"Comparing Recessions II
Earlier I posted some graphs from the Minneapolis Fed comparing this recession to a mildest, median, and harsh recession. Questions arose as to how the Fed was defining these categories - harshest overall? how defined? at what point? I took a look at the underlying data and saw a sensible procedure which seemed to make sense of what the Fed was doing and I posted that in the comments. After further questions, however, and after contacting the Fed it's now clear that the Fed is doing something else.

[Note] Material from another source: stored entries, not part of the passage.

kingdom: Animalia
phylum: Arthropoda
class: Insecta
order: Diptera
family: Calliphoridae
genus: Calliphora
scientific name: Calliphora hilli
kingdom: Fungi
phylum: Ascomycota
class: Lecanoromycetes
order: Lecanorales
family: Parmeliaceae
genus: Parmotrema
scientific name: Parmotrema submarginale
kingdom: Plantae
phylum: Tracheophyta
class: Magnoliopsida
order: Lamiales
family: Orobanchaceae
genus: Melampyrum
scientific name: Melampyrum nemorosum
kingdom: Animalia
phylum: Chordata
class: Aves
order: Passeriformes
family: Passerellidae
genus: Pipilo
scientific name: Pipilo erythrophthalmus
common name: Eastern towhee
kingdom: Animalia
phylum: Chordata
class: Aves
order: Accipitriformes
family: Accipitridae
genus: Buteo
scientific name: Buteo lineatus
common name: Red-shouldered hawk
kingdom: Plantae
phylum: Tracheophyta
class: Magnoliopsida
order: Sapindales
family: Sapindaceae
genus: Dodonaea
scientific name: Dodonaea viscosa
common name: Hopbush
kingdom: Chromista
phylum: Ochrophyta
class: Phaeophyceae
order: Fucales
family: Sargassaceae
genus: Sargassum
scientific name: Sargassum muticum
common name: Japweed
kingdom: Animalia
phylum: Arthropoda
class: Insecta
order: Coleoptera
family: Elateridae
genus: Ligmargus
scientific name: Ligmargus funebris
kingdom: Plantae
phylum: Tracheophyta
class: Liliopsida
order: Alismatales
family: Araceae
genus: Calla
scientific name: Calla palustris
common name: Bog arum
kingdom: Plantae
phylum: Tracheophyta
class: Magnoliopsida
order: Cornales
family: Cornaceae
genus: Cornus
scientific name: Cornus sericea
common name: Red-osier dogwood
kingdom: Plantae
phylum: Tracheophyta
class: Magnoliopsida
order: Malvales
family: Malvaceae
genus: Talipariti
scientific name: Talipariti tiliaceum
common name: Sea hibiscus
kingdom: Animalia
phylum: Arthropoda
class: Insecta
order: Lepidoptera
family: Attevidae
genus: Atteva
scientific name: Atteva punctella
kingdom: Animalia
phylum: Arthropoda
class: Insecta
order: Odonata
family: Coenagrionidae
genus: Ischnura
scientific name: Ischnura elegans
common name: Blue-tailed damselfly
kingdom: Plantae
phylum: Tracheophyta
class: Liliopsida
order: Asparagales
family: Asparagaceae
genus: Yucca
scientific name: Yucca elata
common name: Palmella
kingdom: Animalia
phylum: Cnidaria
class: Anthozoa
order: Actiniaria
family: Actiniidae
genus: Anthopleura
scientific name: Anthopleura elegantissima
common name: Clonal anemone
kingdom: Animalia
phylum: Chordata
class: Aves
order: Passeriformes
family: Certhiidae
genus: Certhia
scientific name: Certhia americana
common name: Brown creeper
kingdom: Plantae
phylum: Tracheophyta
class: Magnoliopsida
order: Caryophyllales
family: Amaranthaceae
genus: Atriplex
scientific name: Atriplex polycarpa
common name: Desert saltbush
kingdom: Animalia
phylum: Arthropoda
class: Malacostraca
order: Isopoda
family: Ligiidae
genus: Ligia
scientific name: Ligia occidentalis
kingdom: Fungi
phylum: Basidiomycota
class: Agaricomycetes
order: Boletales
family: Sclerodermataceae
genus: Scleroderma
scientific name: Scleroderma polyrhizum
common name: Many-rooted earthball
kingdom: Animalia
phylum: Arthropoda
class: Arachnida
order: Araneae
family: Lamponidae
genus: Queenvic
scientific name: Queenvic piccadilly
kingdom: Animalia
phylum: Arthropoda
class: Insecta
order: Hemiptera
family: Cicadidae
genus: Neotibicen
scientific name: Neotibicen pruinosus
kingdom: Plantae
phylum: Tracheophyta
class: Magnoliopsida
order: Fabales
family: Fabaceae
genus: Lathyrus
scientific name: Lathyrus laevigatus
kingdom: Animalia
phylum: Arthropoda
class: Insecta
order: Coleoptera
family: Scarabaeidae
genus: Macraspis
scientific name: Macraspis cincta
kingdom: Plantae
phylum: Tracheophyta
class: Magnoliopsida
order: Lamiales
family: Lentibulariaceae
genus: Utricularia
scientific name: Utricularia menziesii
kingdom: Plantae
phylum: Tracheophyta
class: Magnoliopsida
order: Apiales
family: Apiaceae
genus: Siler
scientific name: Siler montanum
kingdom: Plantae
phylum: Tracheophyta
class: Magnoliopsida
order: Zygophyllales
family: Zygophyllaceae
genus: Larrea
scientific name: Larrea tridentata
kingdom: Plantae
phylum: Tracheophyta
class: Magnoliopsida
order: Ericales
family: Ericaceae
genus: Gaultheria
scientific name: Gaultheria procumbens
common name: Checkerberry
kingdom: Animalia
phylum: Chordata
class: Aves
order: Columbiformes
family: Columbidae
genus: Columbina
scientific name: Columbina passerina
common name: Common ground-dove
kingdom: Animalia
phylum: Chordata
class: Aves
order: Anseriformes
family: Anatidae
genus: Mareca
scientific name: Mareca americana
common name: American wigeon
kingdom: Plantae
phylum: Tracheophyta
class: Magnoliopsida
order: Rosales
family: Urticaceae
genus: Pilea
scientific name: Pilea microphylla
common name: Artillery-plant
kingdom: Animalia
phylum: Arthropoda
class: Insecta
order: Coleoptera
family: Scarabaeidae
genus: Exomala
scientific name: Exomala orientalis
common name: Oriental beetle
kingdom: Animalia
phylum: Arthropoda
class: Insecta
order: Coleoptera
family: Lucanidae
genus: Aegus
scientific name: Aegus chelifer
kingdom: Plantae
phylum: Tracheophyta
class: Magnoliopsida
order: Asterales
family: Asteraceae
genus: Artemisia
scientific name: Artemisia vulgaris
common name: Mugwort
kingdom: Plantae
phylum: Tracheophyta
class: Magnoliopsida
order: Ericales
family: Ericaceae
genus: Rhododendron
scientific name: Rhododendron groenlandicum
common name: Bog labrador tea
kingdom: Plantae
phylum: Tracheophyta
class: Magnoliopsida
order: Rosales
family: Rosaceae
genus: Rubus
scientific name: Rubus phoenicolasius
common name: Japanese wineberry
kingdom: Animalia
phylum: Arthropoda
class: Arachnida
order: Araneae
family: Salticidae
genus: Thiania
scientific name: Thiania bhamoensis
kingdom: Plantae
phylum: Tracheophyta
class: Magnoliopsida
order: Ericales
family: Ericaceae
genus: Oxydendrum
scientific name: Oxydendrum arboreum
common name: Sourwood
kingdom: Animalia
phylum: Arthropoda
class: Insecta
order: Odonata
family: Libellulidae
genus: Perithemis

The mildest, median and harshest recessions in the Fed's graph are Frankenstein recessions, recessions cobbled together by taking bits of pieces of each past recession and assembling them to create a mild, median, and harsh recession - none of which ever occurred. I do not think this is a good way of looking at the data( I AGREED WITH THIS VIEW IN AN EARLIER POST ). To avoid some of these problems I have simply graphed all of the data below for every past recession. In the extension to this post you can also find the Fed's justification of their procedure from an email to me.
From Terry Fitzgerald at the Minneapolis Fed.
You are correct that the "mildest, median, and harshest" recession lines do
not represent single recessions. Please allow me to try to justify our
procedure. We spent considerable time weighing alternative approaches.
In drawing our timeline "length of recessions" graphs, we wanted to
illustrate where the current recession lies relative to past recessions at
each month of the recession. So for each month (or quarter), the lines
would tell you what had been the largest, median, and smallest decline in
any recession to that point.
The median line would indicate that one-half of the past recessions had
experienced larger declines, and one-half had experienced smaller declines
to that point. Similarly, no recession had a larger decline to date than
the "harshest" line. (And similarly for the mildest line.)
One feature of this approach is that the mildest, median, and harshest lines do not shift over time. So we can update just the "current" line in our graphs without all the lines shifting.
...I knew that insightful readers might wonder about this point, and I hoped that the note would at least explain what we did.
We are not trying to do anything deceptive or misleading with these charts.
Our aim is only to provide some empirical context to the current recession."